The fish we ate that day was a white sucker, a ubiquitous species found from Labrador to New Mexico. But there are many other kinds. It turns out North America is the Amazon rainforest for sucker diversity, with some 78 of the world’s 80 known species found here. Angling author and fishing friend Matt Miller, a proud sucker champion and advocate, says his favorite is the largescale found in his local waters in Idaho. He describes it as hard-fighting and aggressive, yet difficult to fool. His holy grail though is the blue sucker, which he hasn’t yet caught and describes as perhaps more difficult to hook than Atlantic salmon. Matt also points out that many sucker species need clean, free-flowing rivers just like native trout, salmon, and steelhead, and are therefore impacted by the usual suspects – dams, dewatering for irrigation, and climate change. Ergo, if you protect suckers and their habitat, you may be safeguarding other more celebrated “gamefish,” too.

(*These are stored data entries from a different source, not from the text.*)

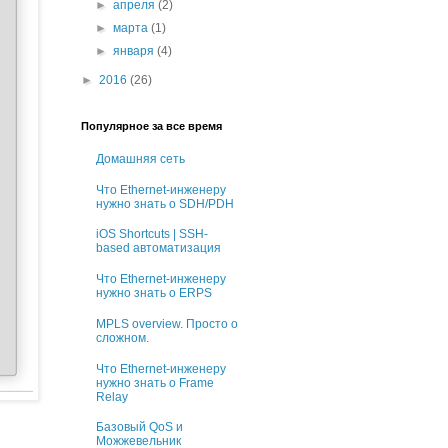
►
апреля
(2)
►
марта
(1)
►
января
(4)
►
2016
(26)
Популярное за все время
Домашняя сеть
Что Ethernet-инженеру
нужно знать о SDH/PDH
iOS Shortcuts | SSH-
based автоматизация
Что Ethernet-инженеру
нужно знать о ERPS
MPLS overview. Просто о
сложном.
Что Ethernet-инженеру
нужно знать о Frame
Relay
Базовый QoS и
Можжевельник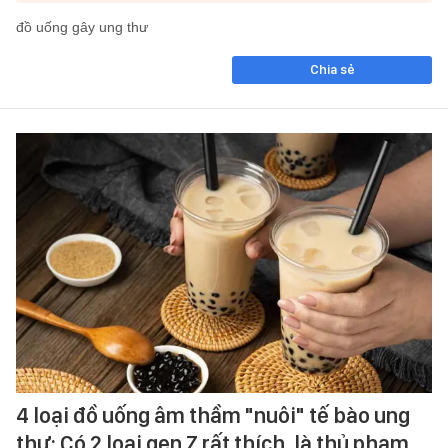
đồ uống gây ung thư
Chia sẻ
4 loại đồ uống âm thầm "nuôi" tế bào ung
thư: Có 2 loại gen Z rất thích, là thủ phạm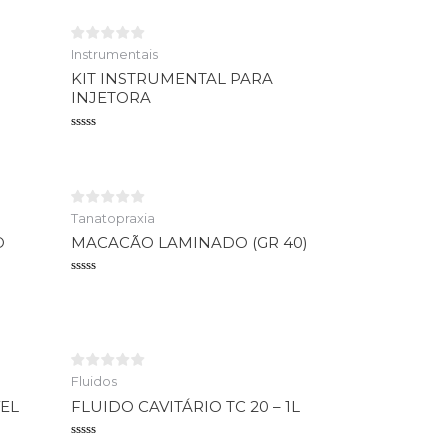
Instrumentais
KIT INSTRUMENTAL PARA
INJETORA
Avaliação
0
de
5
Tanatopraxia
O
MACACÃO LAMINADO (GR 40)
Avaliação
0
de
5
Fluidos
EL
FLUIDO CAVITÁRIO TC 20 – 1L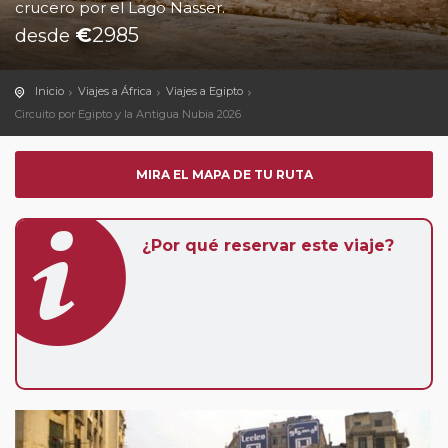
crucero por el Lago Nasser.
€
2985
desde
Inicio
Viajes a África
Viajes a Egipto
Circuito por Egipto y la Antigua Nubia 2026
MIRA EL MAPA DE TU RUTA
¿Por qué reservar este viaje?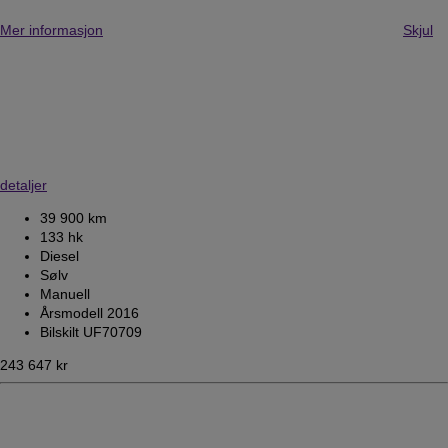
Mer informasjon
Skjul
detaljer
39 900 km
133 hk
Diesel
Sølv
Manuell
Årsmodell 2016
Bilskilt UF70709
243 647 kr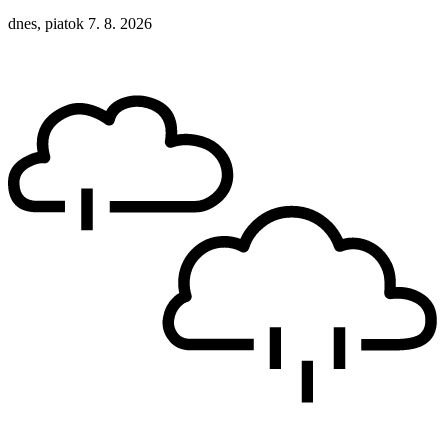
dnes, piatok 7. 8. 2026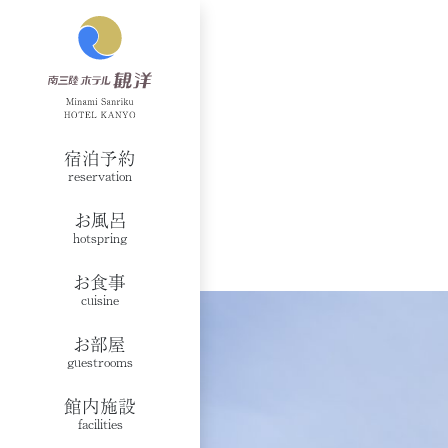
宿泊予約
reservation
お風呂
hotspring
お食事
cuisine
お部屋
guestrooms
館内施設
facilities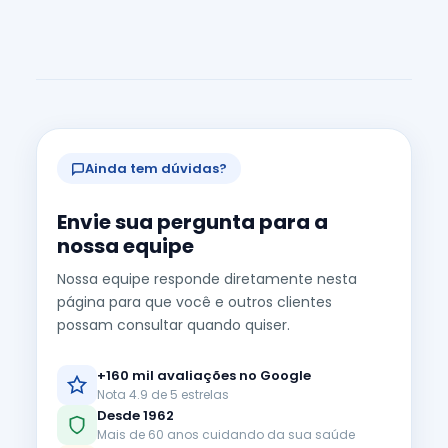
Ainda tem dúvidas?
Envie sua pergunta para a
nossa equipe
Nossa equipe responde diretamente nesta
página para que você e outros clientes
possam consultar quando quiser.
+160 mil avaliações no Google
Nota 4.9 de 5 estrelas
Desde 1962
Mais de 60 anos cuidando da sua saúde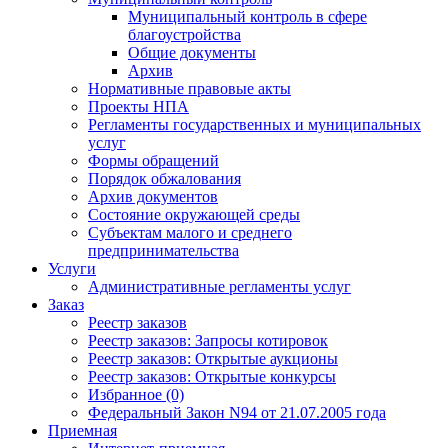
Муниципальный контроль в сфере
благоустройства
Общие документы
Архив
Нормативные правовые акты
Проекты НПА
Регламенты государственных и муниципальных
услуг
Формы обращений
Порядок обжалования
Архив документов
Состояние окружающей среды
Субъектам малого и среднего
предпринимательства
Услуги
Административные регламенты услуг
Заказ
Реестр заказов
Реестр заказов: Запросы котировок
Реестр заказов: Открытые аукционы
Реестр заказов: Открытые конкурсы
Избранное (0)
Федеральный Закон N94 от 21.07.2005 года
Приемная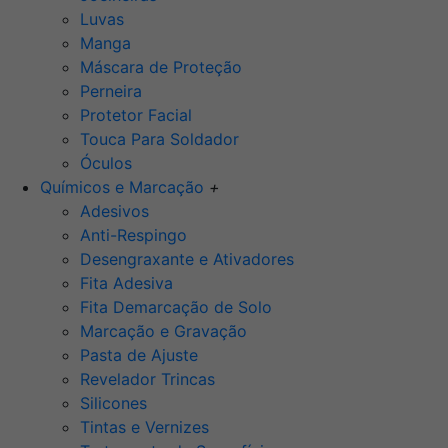
Luvas
Manga
Máscara de Proteção
Perneira
Protetor Facial
Touca Para Soldador
Óculos
Químicos e Marcação
+
Adesivos
Anti-Respingo
Desengraxante e Ativadores
Fita Adesiva
Fita Demarcação de Solo
Marcação e Gravação
Pasta de Ajuste
Revelador Trincas
Silicones
Tintas e Vernizes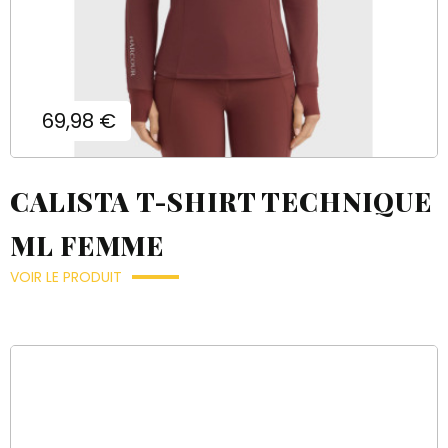
Prix
69,98 €
CALISTA T-SHIRT TECHNIQUE
ML FEMME
VOIR LE PRODUIT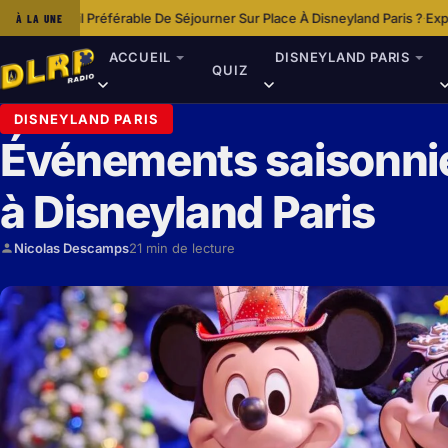
ble De Séjourner Sur Place À Disneyland Paris ?
Expériences Culinaires Un
À LA UNE
·
ACCUEIL
DISNEYLAND PARIS
QUIZ
DISNEYLAND PARIS
Événements saisonnie
à Disneyland Paris
Nicolas Descamps
21 min de lecture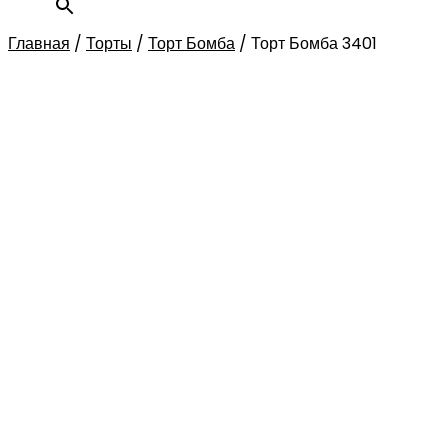
Главная
/
Торты
/
Торт Бомба
/
Торт Бомба 3401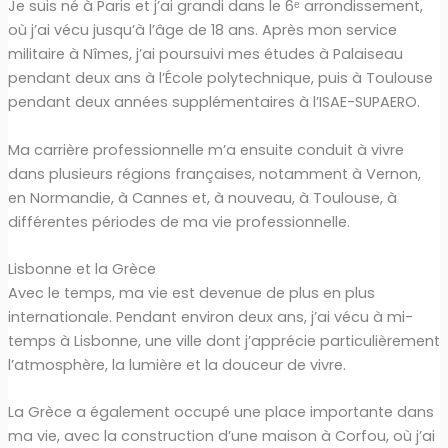
Je suis né à Paris et j’ai grandi dans le 6ᵉ arrondissement,
où j’ai vécu jusqu’à l’âge de 18 ans. Après mon service
militaire à Nîmes, j’ai poursuivi mes études à Palaiseau
pendant deux ans à l’École polytechnique, puis à Toulouse
pendant deux années supplémentaires à l’ISAE-SUPAERO.
Ma carrière professionnelle m’a ensuite conduit à vivre
dans plusieurs régions françaises, notamment à Vernon,
en Normandie, à Cannes et, à nouveau, à Toulouse, à
différentes périodes de ma vie professionnelle.
Lisbonne et la Grèce
Avec le temps, ma vie est devenue de plus en plus
internationale. Pendant environ deux ans, j’ai vécu à mi-
temps à Lisbonne, une ville dont j’apprécie particulièrement
l’atmosphère, la lumière et la douceur de vivre.
La Grèce a également occupé une place importante dans
ma vie, avec la construction d’une maison à Corfou, où j’ai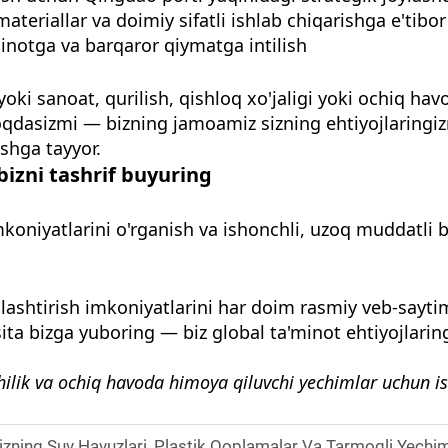
teriallar va doimiy sifatli ishlab chiqarishga e'tibor
notga va barqaror qiymatga intilish
oki sanoat, qurilish, qishloq xo'jaligi yoki ochiq h
moqdasizmi — bizning jamoamiz sizning ehtiyojlarin
ashga tayyor.
izni tashrif buyuring
mkoniyatlarini o'rganish va ishonchli, uzoq muddatli
ashtirish imkoniyatlarini har doim rasmiy veb-saytim
osita bizga yuboring — biz global ta'minot ehtiyojlari
hilik va ochiq havoda himoya qiluvchi yechimlar uchun i
ng Suv Havuzlari, Plastik Qoplamalar Va Tarmoqli Yechimlarimiz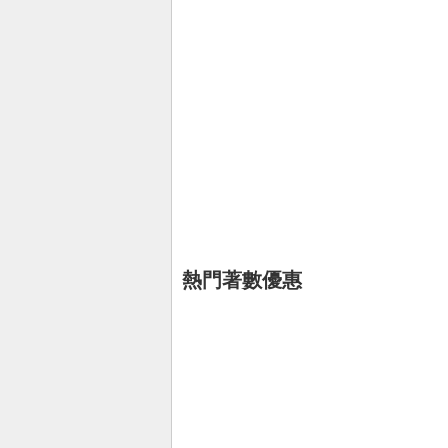
熱門著數優惠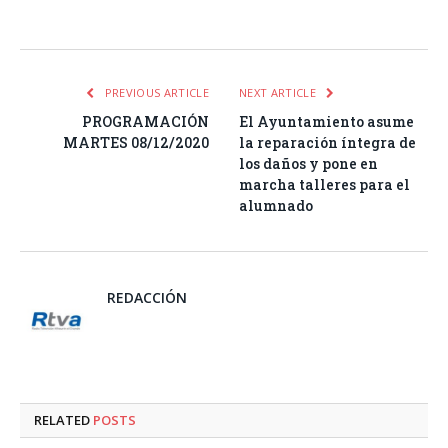
Facebook
Twitter
Pinterest
LinkedIn
Tumblr
Email
WhatsA
PREVIOUS ARTICLE
NEXT ARTICLE
PROGRAMACIÓN
El Ayuntamiento asume
MARTES 08/12/2020
la reparación íntegra de
los daños y pone en
marcha talleres para el
alumnado
REDACCIÓN
RELATED
POSTS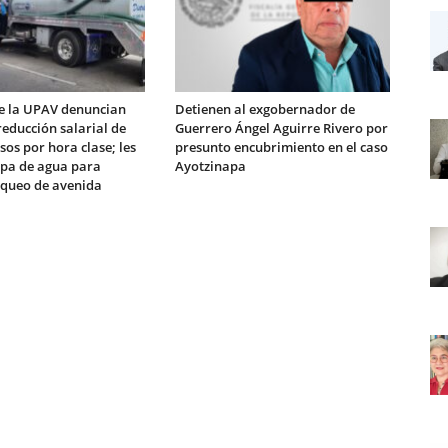
e la UPAV denuncian
Detienen al exgobernador de
educción salarial de
Guerrero Ángel Aguirre Rivero por
sos por hora clase; les
presunto encubrimiento en el caso
ipa de agua para
Ayotzinapa
queo de avenida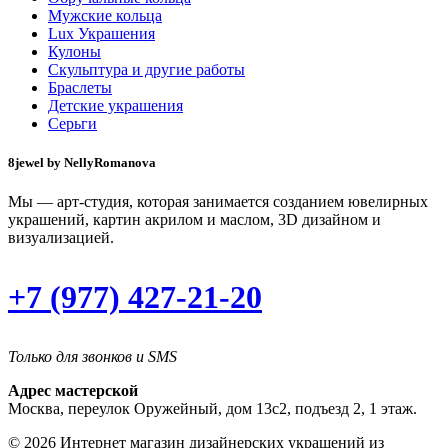
Мужские кольца
Lux Украшения
Кулоны
Скульптура и другие работы
Браслеты
Детские украшения
Серьги
8jewel by NellyRomanova
Мы — арт-студия, которая занимается созданием ювелирных
украшений, картин акрилом и маслом, 3D дизайном и
визуализацией.
+7 (977) 427-21-20
Только для звонков и SMS
Адрес мастерской
Москва, переулок Оружейный, дом 13с2, подъезд 2, 1 этаж.
© 2026 Интернет магазин дизайнерских украшений из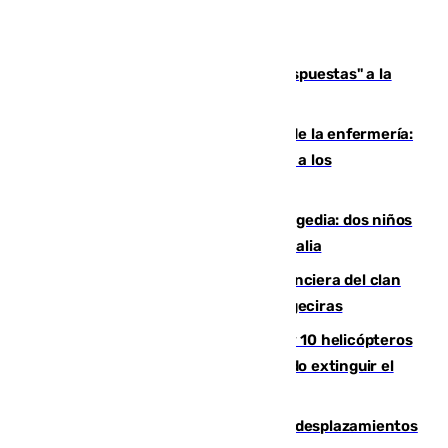
Más de 15.000 ceutíes reclaman "respuestas" a la
crisis migratoria
Buenas noticias para el Málaga desde la enfermería:
Juan Cruz se incorpora con normalidad a los
entrenamientos
Una venganza familiar acaba en tragedia: dos niños
y un adulto mueren en una piscina en Italia
Golpe definitivo a la estructura financiera del clan
de los hermanos Sánchez Castro en Algeciras
Más de 600 bomberos, 169 medios y 10 helicópteros
están desplegados en la zona intentando extinguir el
incendio de Niebla
El eclipse provocará 1,5 millones de desplazamientos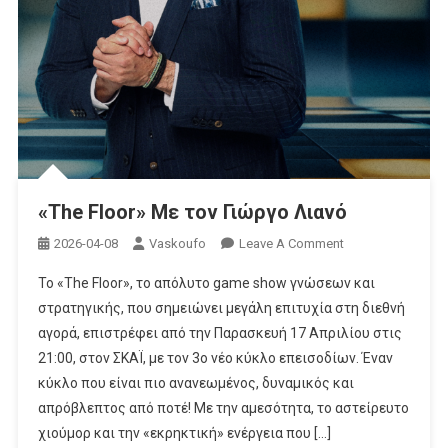
«The Floor» Με τον Γιώργο Λιανό
On
2026-04-08
Vaskoufo
Leave A Comment
«The
Το «The Floor», το απόλυτο game show γνώσεων και
Floor»
στρατηγικής, που σημειώνει μεγάλη επιτυχία στη διεθνή
Με
αγορά, επιστρέφει από την Παρασκευή 17 Απριλίου στις
Τον
21:00, στον ΣΚΑΪ, με τον 3ο νέο κύκλο επεισοδίων. Έναν
Γιώργο
Λιανό
κύκλο που είναι πιο ανανεωμένος, δυναμικός και
απρόβλεπτος από ποτέ! Με την αμεσότητα, το αστείρευτο
χιούμορ και την «εκρηκτική» ενέργεια που […]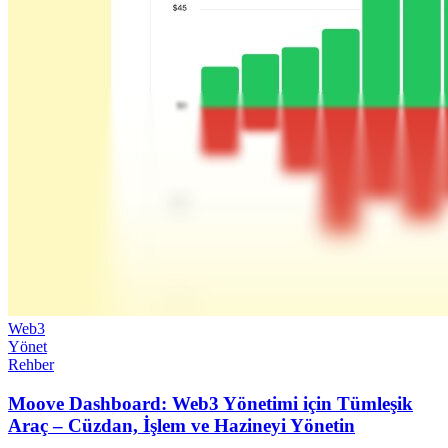
Web3
Yönet
Rehber
Moove Dashboard: Web3 Yönetimi için Tümleşik
Araç – Cüzdan, İşlem ve Hazineyi Yönetin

So, suckers are kind of cool.

A few weeks ago, and several decades after that first try with a fly rod, I found myself prospecting along an unstocked and overlooked wild trout stream. On a previous trip, I had released a few 10-inch browns, but felt that the creek, which featured deep logjams and juicy undercut banks, may have been holding out on me. The water ran low and clear that day, with a bright sun bearing down – bad conditions for fooling wild trout. I eventually came to a slow run and there on the bottom, perhaps 50 white suckers had gathered. The fish seemed semi-spooked by my presence, periodically dashing around, and re-ordering their ranks like a version of musical chairs.

Then I saw it: holding among the suckers swam a large wild brown – easily twenty inches long. The big trout had presumably taken up with the sucker school to protect itself – a safety-in-numbers strategy. Without the suckers as cover, the brown would have certainly been holed up deep in a logjam or under the bank, where I never would have seen it. I didn’t bother casting to the nervous fish, which was now darting around with the suckers, but now I knew its precise address. I would return on a better day, perhaps when the water was high and stained, armed with a weighted streamer. Or I could dead drift an egg fly when the suckers spawn in the riffles and the trout would hold behind them scarfing down dislodged eggs. Maybe I’d wait for a spinner fall and stalk the big brown sipping spent mayflies at last light. Whichever the case, I filed the location in a lockbox that I would open at a day and time of my choosing.

And for that I say: thank you, suckers.

Comments

In NH, the fish they call "sucker" is a Mountain Whitefish. A salmonid. Those suckers will take a fly out of the air and fight like a rainbow. I always let myself believe they are trout, right up until I let them go. Had many a good day on them.